#### EXERCISE
The full data, repeated exactly, is the only answer needed.

#### SOURCE INFORMATION
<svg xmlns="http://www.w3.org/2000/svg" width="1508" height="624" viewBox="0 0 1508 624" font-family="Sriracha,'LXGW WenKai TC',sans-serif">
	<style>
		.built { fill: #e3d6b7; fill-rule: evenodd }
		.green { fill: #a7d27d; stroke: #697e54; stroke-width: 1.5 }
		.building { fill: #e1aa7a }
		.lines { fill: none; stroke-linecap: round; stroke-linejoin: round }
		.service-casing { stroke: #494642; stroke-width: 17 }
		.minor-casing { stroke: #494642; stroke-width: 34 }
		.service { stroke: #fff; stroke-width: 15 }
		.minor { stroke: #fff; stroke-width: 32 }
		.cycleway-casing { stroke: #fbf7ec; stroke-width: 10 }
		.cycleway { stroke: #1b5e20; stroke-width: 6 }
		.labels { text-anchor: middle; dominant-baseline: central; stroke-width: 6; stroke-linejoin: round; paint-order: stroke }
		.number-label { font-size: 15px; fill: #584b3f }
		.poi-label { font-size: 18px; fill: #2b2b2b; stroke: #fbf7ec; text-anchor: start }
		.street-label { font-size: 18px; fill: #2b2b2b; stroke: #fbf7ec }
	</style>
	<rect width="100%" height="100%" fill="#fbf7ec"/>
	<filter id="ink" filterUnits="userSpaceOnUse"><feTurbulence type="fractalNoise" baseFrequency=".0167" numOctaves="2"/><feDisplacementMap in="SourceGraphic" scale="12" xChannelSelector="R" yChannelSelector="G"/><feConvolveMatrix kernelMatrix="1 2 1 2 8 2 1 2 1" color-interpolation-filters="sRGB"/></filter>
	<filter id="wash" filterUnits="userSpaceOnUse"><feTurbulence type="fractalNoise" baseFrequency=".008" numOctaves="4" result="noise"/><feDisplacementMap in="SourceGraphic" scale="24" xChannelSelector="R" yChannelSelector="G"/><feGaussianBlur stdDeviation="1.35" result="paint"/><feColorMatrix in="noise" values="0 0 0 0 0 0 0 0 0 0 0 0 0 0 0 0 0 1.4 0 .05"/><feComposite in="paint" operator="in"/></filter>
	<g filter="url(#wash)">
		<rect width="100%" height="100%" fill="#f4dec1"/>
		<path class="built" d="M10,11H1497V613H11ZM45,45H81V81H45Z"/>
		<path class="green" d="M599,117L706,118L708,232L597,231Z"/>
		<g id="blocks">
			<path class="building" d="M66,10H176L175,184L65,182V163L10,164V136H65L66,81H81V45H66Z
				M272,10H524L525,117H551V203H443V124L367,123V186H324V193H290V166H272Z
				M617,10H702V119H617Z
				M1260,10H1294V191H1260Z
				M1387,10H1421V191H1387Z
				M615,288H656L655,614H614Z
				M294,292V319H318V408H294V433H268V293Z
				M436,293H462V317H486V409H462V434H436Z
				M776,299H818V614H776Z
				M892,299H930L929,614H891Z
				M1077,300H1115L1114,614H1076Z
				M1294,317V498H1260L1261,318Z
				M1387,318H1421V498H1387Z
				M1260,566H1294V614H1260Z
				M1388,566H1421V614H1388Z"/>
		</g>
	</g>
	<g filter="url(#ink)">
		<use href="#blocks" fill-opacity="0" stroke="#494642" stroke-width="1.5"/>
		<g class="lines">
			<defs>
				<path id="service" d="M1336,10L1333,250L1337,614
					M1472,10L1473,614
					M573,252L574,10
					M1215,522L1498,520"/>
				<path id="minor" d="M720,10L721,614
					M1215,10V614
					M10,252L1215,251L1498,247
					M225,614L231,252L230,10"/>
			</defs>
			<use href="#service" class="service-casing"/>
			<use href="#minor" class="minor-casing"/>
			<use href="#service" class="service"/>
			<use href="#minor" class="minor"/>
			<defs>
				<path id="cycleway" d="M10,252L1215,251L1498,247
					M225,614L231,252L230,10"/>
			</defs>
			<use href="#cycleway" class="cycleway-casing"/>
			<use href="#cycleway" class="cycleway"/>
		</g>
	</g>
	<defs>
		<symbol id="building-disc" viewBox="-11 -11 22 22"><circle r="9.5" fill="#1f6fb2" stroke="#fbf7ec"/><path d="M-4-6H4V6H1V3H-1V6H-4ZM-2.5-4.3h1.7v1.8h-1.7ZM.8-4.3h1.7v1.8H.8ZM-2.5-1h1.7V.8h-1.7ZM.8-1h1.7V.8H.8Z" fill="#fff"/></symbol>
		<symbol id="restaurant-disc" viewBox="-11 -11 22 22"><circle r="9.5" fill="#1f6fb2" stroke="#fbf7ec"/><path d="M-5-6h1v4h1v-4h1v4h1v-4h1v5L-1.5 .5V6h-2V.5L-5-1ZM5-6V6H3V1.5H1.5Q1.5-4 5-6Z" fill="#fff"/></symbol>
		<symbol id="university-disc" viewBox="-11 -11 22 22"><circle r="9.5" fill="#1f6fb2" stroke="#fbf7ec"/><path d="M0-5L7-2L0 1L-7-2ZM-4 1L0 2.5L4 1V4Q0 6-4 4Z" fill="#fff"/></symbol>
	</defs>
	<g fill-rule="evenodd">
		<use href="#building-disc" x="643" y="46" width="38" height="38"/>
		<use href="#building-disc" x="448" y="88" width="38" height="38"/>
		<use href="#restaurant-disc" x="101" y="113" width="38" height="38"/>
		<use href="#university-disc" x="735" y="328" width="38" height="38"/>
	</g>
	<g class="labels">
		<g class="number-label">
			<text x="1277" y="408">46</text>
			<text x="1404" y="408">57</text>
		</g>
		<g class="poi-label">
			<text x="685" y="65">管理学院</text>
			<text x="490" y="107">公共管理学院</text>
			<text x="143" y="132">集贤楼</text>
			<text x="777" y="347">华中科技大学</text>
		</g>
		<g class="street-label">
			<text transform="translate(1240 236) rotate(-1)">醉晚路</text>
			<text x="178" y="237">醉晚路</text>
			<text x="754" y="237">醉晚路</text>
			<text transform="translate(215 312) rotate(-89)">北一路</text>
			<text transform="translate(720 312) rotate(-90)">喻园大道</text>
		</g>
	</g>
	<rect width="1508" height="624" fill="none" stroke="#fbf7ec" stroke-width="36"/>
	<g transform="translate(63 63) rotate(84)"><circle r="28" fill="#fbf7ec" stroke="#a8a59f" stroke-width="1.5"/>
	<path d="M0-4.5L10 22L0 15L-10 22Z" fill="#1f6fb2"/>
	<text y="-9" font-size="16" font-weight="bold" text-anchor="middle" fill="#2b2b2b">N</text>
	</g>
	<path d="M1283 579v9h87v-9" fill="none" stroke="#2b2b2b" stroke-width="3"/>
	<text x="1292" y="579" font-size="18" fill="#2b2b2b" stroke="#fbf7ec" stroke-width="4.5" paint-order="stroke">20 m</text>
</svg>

#### SOLUTION TO THIS PROBLEM
<svg xmlns="http://www.w3.org/2000/svg" width="1508" height="624" viewBox="0 0 1508 624" font-family="Sriracha,'LXGW WenKai TC',sans-serif">
	<style>
		.built { fill: #e3d6b7; fill-rule: evenodd }
		.green { fill: #a7d27d; stroke: #697e54; stroke-width: 1.5 }
		.building { fill: #e1aa7a }
		.lines { fill: none; stroke-linecap: round; stroke-linejoin: round }
		.service-casing { stroke: #494642; stroke-width: 17 }
		.minor-casing { stroke: #494642; stroke-width: 34 }
		.service { stroke: #fff; stroke-width: 15 }
		.minor { stroke: #fff; stroke-width: 32 }
		.cycleway-casing { stroke: #fbf7ec; stroke-width: 10 }
		.cycleway { stroke: #1b5e20; stroke-width: 6 }
		.labels { text-anchor: middle; dominant-baseline: central; stroke-width: 6; stroke-linejoin: round; paint-order: stroke }
		.number-label { font-size: 15px; fill: #584b3f }
		.poi-label { font-size: 18px; fill: #2b2b2b; stroke: #fbf7ec; text-anchor: start }
		.street-label { font-size: 18px; fill: #2b2b2b; stroke: #fbf7ec }
	</style>
	<rect width="100%" height="100%" fill="#fbf7ec"/>
	<filter id="ink" filterUnits="userSpaceOnUse"><feTurbulence type="fractalNoise" baseFrequency=".0167" numOctaves="2"/><feDisplacementMap in="SourceGraphic" scale="12" xChannelSelector="R" yChannelSelector="G"/><feConvolveMatrix kernelMatrix="1 2 1 2 8 2 1 2 1" color-interpolation-filters="sRGB"/></filter>
	<filter id="wash" filterUnits="userSpaceOnUse"><feTurbulence type="fractalNoise" baseFrequency=".008" numOctaves="4" result="noise"/><feDisplacementMap in="SourceGraphic" scale="24" xChannelSelector="R" yChannelSelector="G"/><feGaussianBlur stdDeviation="1.35" result="paint"/><feColorMatrix in="noise" values="0 0 0 0 0 0 0 0 0 0 0 0 0 0 0 0 0 1.4 0 .05"/><feComposite in="paint" operator="in"/></filter>
	<g filter="url(#wash)">
		<rect width="100%" height="100%" fill="#f4dec1"/>
		<path class="built" d="M10,11H1497V613H11ZM45,45H81V81H45Z"/>
		<path class="green" d="M599,117L706,118L708,232L597,231Z"/>
		<g id="blocks">
			<path class="building" d="M66,10H176L175,184L65,182V163L10,164V136H65L66,81H81V45H66Z
				M272,10H524L525,117H551V203H443V124L367,123V186H324V193H290V166H272Z
				M617,10H702V119H617Z
				M1260,10H1294V191H1260Z
				M1387,10H1421V191H1387Z
				M615,288H656L655,614H614Z
				M294,292V319H318V408H294V433H268V293Z
				M436,293H462V317H486V409H462V434H436Z
				M776,299H818V614H776Z
				M892,299H930L929,614H891Z
				M1077,300H1115L1114,614H1076Z
				M1294,317V498H1260L1261,318Z
				M1387,318H1421V498H1387Z
				M1260,566H1294V614H1260Z
				M1388,566H1421V614H1388Z"/>
		</g>
	</g>
	<g filter="url(#ink)">
		<use href="#blocks" fill-opacity="0" stroke="#494642" stroke-width="1.5"/>
		<g class="lines">
			<defs>
				<path id="service" d="M1336,10L1333,250L1337,614
					M1472,10L1473,614
					M573,252L574,10
					M1215,522L1498,520"/>
				<path id="minor" d="M720,10L721,614
					M1215,10V614
					M10,252L1215,251L1498,247
					M225,614L231,252L230,10"/>
			</defs>
			<use href="#service" class="service-casing"/>
			<use href="#minor" class="minor-casing"/>
			<use href="#service" class="service"/>
			<use href="#minor" class="minor"/>
			<defs>
				<path id="cycleway" d="M10,252L1215,251L1498,247
					M225,614L231,252L230,10"/>
			</defs>
			<use href="#cycleway" class="cycleway-casing"/>
			<use href="#cycleway" class="cycleway"/>
		</g>
	</g>
	<defs>
		<symbol id="building-disc" viewBox="-11 -11 22 22"><circle r="9.5" fill="#1f6fb2" stroke="#fbf7ec"/><path d="M-4-6H4V6H1V3H-1V6H-4ZM-2.5-4.3h1.7v1.8h-1.7ZM.8-4.3h1.7v1.8H.8ZM-2.5-1h1.7V.8h-1.7ZM.8-1h1.7V.8H.8Z" fill="#fff"/></symbol>
		<symbol id="restaurant-disc" viewBox="-11 -11 22 22"><circle r="9.5" fill="#1f6fb2" stroke="#fbf7ec"/><path d="M-5-6h1v4h1v-4h1v4h1v-4h1v5L-1.5 .5V6h-2V.5L-5-1ZM5-6V6H3V1.5H1.5Q1.5-4 5-6Z" fill="#fff"/></symbol>
		<symbol id="university-disc" viewBox="-11 -11 22 22"><circle r="9.5" fill="#1f6fb2" stroke="#fbf7ec"/><path d="M0-5L7-2L0 1L-7-2ZM-4 1L0 2.5L4 1V4Q0 6-4 4Z" fill="#fff"/></symbol>
	</defs>
	<g fill-rule="evenodd">
		<use href="#building-disc" x="643" y="46" width="38" height="38"/>
		<use href="#building-disc" x="448" y="88" width="38" height="38"/>
		<use href="#restaurant-disc" x="101" y="113" width="38" height="38"/>
		<use href="#university-disc" x="735" y="328" width="38" height="38"/>
	</g>
	<g class="labels">
		<g class="number-label">
			<text x="1277" y="408">46</text>
			<text x="1404" y="408">57</text>
		</g>
		<g class="poi-label">
			<text x="685" y="65">管理学院</text>
			<text x="490" y="107">公共管理学院</text>
			<text x="143" y="132">集贤楼</text>
			<text x="777" y="347">华中科技大学</text>
		</g>
		<g class="street-label">
			<text transform="translate(1240 236) rotate(-1)">醉晚路</text>
			<text x="178" y="237">醉晚路</text>
			<text x="754" y="237">醉晚路</text>
			<text transform="translate(215 312) rotate(-89)">北一路</text>
			<text transform="translate(720 312) rotate(-90)">喻园大道</text>
		</g>
	</g>
	<rect width="1508" height="624" fill="none" stroke="#fbf7ec" stroke-width="36"/>
	<g transform="translate(63 63) rotate(84)"><circle r="28" fill="#fbf7ec" stroke="#a8a59f" stroke-width="1.5"/>
	<path d="M0-4.5L10 22L0 15L-10 22Z" fill="#1f6fb2"/>
	<text y="-9" font-size="16" font-weight="bold" text-anchor="middle" fill="#2b2b2b">N</text>
	</g>
	<path d="M1283 579v9h87v-9" fill="none" stroke="#2b2b2b" stroke-width="3"/>
	<text x="1292" y="579" font-size="18" fill="#2b2b2b" stroke="#fbf7ec" stroke-width="4.5" paint-order="stroke">20 m</text>
</svg>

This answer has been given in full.